Written problem a> Reproduce word for word the portion of the forum thread between "2. DmitryKo" and "and DirectML operators.", inclusive.

* START Text block *

AMD NAVI SFU (Special Function Units)?

Discussion in 'Architecture and Products' started by BRiT, Jun 4, 2019.

Tags:
  1. BRiT

    BRiT (╯°□°)╯
    Moderator Legend Alpha Subscriber

    Joined:
    Feb 7, 2002
    Messages:
    12,501
    Likes Received:
    8,707
    Location:
    Cleveland
    Is there any information on the special function units of Navi? I'm curious which functions are implemented. Is it merely a return of the SFUs from the old VLIW5, seems a bit silly if so considering those were hardly used and replaced with general macros. Any chance of the new SFUs being useful for RayTracing, such as intersection test or BVH building? Or would that be too much to hope for?

    Yes, lots of questions with no answers. Hopefully they will be answered in a week when AMD has their E3 Press Conference.
     
  2. DmitryKo

    Regular

    Joined:
    Feb 26, 2002
    Messages:
    690
    Likes Received:
    563
    Location:
    55°38′33″ N, 37°28′37″ E
    I'm betting on acceleration of Direct3D metacommands and DirectML operators.

* END Text block *
* START Entries *

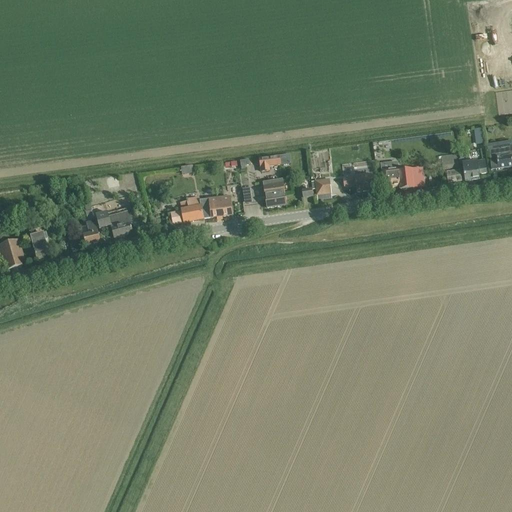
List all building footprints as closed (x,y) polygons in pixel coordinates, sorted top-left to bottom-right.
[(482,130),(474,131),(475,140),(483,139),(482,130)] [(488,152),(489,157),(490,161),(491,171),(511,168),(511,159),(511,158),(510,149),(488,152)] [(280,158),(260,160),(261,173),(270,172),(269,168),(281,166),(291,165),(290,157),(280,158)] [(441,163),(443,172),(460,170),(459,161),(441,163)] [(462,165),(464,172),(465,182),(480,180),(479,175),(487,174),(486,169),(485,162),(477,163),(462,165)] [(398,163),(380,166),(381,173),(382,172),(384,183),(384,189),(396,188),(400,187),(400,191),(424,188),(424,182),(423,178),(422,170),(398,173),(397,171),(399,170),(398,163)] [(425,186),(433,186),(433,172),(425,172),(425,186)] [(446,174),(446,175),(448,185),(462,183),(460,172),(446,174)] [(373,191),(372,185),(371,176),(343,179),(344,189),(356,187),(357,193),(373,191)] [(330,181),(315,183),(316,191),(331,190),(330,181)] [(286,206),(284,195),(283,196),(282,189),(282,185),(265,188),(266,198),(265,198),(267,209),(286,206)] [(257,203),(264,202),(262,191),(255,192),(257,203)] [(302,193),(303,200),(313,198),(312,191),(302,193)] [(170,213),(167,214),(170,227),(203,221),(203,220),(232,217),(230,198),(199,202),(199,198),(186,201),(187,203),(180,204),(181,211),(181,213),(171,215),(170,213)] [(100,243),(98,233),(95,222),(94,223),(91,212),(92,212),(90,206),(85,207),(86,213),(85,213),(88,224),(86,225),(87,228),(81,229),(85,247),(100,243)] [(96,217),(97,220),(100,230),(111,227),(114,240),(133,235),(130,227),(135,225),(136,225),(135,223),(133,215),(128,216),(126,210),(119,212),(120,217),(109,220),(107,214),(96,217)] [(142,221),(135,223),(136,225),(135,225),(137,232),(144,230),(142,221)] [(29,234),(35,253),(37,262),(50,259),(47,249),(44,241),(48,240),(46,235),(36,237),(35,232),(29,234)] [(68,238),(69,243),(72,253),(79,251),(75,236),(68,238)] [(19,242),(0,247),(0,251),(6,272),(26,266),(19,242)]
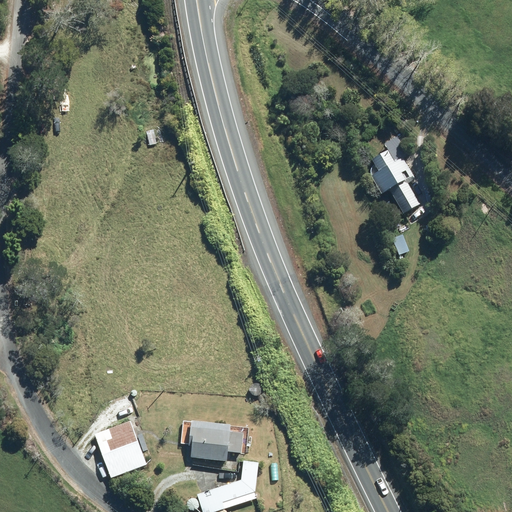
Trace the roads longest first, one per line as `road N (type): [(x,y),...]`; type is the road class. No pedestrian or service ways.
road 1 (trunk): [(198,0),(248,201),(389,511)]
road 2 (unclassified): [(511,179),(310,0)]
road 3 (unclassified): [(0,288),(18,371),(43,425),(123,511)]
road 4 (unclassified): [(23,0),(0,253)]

* END Entries *

Written problem b> Quote the records starting at the line that contains "Trace the roads" and continuing through the end of the records.

Correct answer a>
2. DmitryKo

    Regular

    Joined:
    Feb 26, 2002
    Messages:
    690
    Likes Received:
    563
    Location:
    55°38′33″ N, 37°28′37″ E
    I'm betting on acceleration of Direct3D metacommands and DirectML operators.

Correct answer b>
Trace the roads longest first, one per line as `road N (type): [(x,y),...]`; type is the road class. No pedestrian or service ways.
road 1 (trunk): [(198,0),(248,201),(389,511)]
road 2 (unclassified): [(511,179),(310,0)]
road 3 (unclassified): [(0,288),(18,371),(43,425),(123,511)]
road 4 (unclassified): [(23,0),(0,253)]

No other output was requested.